Thesis (Ph. D.)--University of Rochester. The Institute of Optics, 2020.
This thesis presents advances in the application of phase retrieval techniques to
optical metrology of spherical and freeform surfaces.
We explore metrology configurations using transverse translation-diverse
phase retrieval (TTDPR), in which translating subaperture illumination is
projected on the test surface. The wavefront aberration, and from it surface error,
can be reconstructed from measured reflected intensities. TTDPR is advantageous
for freeform surface metrology due to its relatively simple hardware requirements
and demonstrated accuracy in other fields.
Through simulations we probe TTDPR performance as a function of various
parameters including illumination beam softness, detector signal-to-noise ratio
and position uncertainty of the illumination.
We report on the laboratory measurement of a concave spherical test surface
using TTDPR, which agrees with an interferometric measurement to 0:006λ
root-mean-square (RMS) with certain terms removed.
We report on measurements of a concave freeform using TTDPR. Freeform
surface reconstructions from two disjoint datasets agree to 13 nm RMS, or 0:02λ RMS at λ = 632:8nm.

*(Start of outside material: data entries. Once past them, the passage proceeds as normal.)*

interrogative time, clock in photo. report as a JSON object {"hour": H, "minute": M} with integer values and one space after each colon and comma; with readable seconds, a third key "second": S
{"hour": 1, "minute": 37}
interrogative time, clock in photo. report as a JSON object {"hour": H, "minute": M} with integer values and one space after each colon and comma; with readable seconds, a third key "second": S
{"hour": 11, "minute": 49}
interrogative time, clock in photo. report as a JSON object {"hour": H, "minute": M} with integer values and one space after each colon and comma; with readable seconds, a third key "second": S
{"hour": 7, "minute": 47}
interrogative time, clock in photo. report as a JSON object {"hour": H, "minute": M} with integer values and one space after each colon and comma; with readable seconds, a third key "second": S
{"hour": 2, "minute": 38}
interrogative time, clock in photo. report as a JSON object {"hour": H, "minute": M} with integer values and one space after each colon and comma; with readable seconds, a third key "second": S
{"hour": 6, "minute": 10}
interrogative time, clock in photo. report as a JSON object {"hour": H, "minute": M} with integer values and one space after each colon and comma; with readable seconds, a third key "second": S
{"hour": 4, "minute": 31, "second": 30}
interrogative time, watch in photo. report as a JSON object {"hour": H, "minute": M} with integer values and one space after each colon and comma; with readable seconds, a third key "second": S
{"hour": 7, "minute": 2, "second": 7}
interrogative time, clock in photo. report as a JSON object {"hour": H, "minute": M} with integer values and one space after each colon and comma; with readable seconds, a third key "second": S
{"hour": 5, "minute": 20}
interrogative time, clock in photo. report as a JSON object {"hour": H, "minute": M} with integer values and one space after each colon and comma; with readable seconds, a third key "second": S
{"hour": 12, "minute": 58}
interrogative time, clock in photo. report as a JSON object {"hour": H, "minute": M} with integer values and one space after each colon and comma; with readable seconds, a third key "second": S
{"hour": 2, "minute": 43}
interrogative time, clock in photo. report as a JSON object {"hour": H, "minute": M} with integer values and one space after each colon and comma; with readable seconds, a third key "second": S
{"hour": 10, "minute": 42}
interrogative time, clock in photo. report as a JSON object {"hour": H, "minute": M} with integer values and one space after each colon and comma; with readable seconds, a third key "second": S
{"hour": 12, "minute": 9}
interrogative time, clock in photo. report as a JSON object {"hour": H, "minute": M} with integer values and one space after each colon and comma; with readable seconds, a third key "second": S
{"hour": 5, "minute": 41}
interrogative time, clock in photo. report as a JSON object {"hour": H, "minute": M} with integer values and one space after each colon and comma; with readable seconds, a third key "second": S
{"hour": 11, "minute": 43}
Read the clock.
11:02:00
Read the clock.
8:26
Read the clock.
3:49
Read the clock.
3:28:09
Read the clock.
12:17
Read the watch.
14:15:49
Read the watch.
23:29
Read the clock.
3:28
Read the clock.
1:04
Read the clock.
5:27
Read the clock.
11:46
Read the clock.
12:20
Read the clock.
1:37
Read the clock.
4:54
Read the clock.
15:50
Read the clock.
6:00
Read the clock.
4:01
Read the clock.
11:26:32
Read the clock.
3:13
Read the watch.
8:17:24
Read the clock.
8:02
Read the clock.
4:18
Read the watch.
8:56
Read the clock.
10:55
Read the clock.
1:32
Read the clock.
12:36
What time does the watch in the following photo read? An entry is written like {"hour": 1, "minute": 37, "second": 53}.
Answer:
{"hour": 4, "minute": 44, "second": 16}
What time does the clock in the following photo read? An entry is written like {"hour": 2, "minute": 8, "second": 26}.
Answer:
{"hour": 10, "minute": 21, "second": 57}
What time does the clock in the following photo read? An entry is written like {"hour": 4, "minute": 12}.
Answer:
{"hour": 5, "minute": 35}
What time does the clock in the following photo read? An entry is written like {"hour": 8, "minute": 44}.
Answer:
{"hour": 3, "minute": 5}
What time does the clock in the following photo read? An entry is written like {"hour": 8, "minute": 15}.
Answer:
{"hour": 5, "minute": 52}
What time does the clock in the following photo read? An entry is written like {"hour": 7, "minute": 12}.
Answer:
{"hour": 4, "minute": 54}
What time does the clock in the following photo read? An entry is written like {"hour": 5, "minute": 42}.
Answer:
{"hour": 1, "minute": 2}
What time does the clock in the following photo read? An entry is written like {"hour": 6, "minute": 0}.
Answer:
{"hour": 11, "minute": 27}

Next we explore configurations suitable for metrology of convex surfaces. We
explore a configuration using converging source illumination and a moving test
surface. We discuss a suitable algorithm, prescription retrieval, with which we
directly reconstruct surface prescription terms from measured intensities using
combined ray-tracing and diffraction modeling. A prescription retrieval algorithm
is demonstrated through simulation and ultimately a convex surface measurement
using the technique is demonstrated.